My rating: 4 of 5 stars
The Journalist Simon Heffer once wrote “Mr. (Boris) Johnson is not a politician. He is an act. For some of us the joke has worn not thin, but out. Yet many less cynical than I am find it appealing. It conceals two things: a blinding lack of attention to detail and ruthless ambition. He is pushy, he is thoughtless, he is indiscreet about his private life; none of this matters much to anyone these days, which is why he has gone so far in spite of them, and tomorrow may go further still.” Heffer wrote that in 2008 when Johnson beat ken Livingstone to be the mayor of London, however his words have struck a chord with me while I was reading Sonia Purnell’s ‘Just Boris – a Tale of Blond Ambition,’ an unauthorised biography of Johnson with a variety of sources on and it seems off the record.
Johnson, the man who voted and campaigned for Brexit, the man who pulled out of the race to succeed David Cameron as the Tory leader and Prime Minister, and widely blamed for not having a plan post referendum coupled with half-baked lies during the campaign has Heffer’s analysis spot on. Johnson supported Brexit not for the national interest but more out of blind ambition. My perspective was Johnson supported Brexit, assuming remain would win by a small margin, yet Johnson would be in a strong position to succeed Cameron as PM when he would stand aside due to his euro-sceptic credentials which he would have amassed during the Brexit campaign. Yet, as we know that was not the case as the country voted to leave the European Union, and somewhat put Johnson’s blind ambition slightly on hold.

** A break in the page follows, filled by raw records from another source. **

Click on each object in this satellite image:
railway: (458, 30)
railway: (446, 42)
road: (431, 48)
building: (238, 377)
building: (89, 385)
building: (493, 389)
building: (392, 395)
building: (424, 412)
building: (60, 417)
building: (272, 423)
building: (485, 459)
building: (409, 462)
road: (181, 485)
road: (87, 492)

Written before the 2012 Mayoral election, Purnell’s biography managed to get into the psyche of Boris, even though she did not speak to the man or his family at all. The New Statesman called it a ’Thorough study…sharply narrated and diligently researched.’ Standpoint called it ‘Meticulous and quietly devastating,’ while Camila Long of the Sunday Times said the book was “Filled with gems … will make uncomfortable reading for Boris.”

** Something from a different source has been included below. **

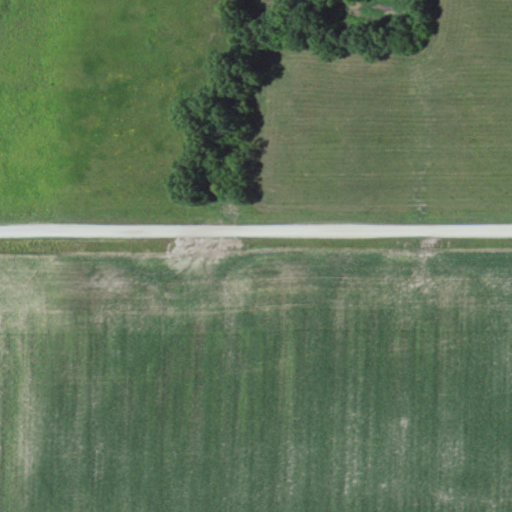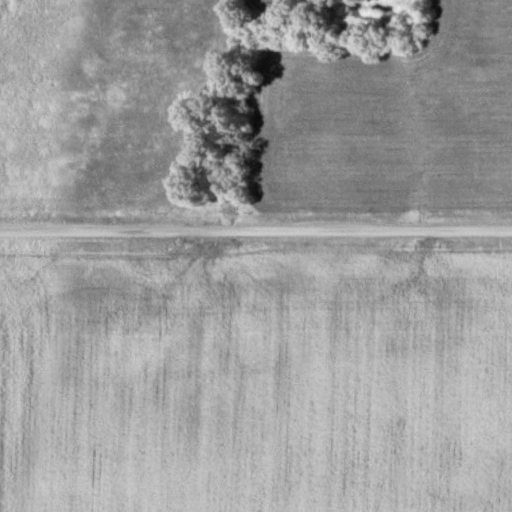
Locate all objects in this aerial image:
road: (255, 231)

Purnell uses the book as a forensic examination of Boris with facts, humour and analysis backed up by quotes and recollections. She demonstrates that the man who is seen as a bumbler, buffoon and butt of jokes on Have I Got News For You does not go through Eton and Oxford, gets elected as President of the Oxford Union, works for the Daily Telegraph in Brussels, becomes editor of the Spectator and then goes into politics as MP and Mayor of London yet maintain the popular charisma and charm and the odd affair. Boris comes across as a buffoon yet Purnell shows that behind the buffoonery is a man who knows what he really wants.

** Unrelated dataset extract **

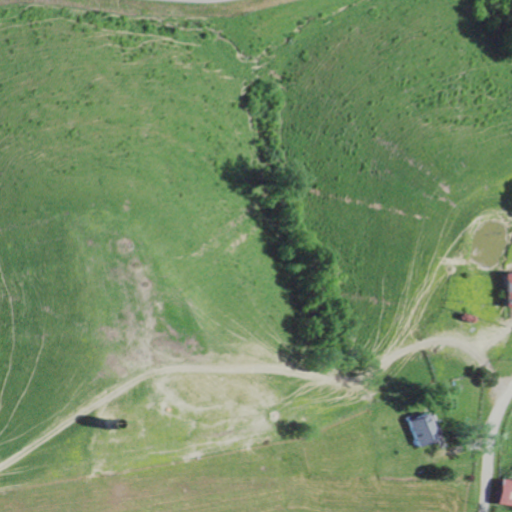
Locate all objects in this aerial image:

Purnell succeeds in speaking to people who love and loath Boris. Reading the book brought some interesting facts and stories about Boris made me admire him for his determination, yet made me also loath him for his contempt for public service by using it as celebrity, lack of facts and lack of attention to detail.
Purnell, if she wants to could write up volume II of ‘Blond Ambition,’ exposing and analysing the second term of as mayor of London, his quest as MP, plans to usurp and hopefully replace David Cameron. Reasons for supporting Brexit, the fallout of Brexit and what the future will hold for Boris and his naked ambition to climb the greasy pole of British politics.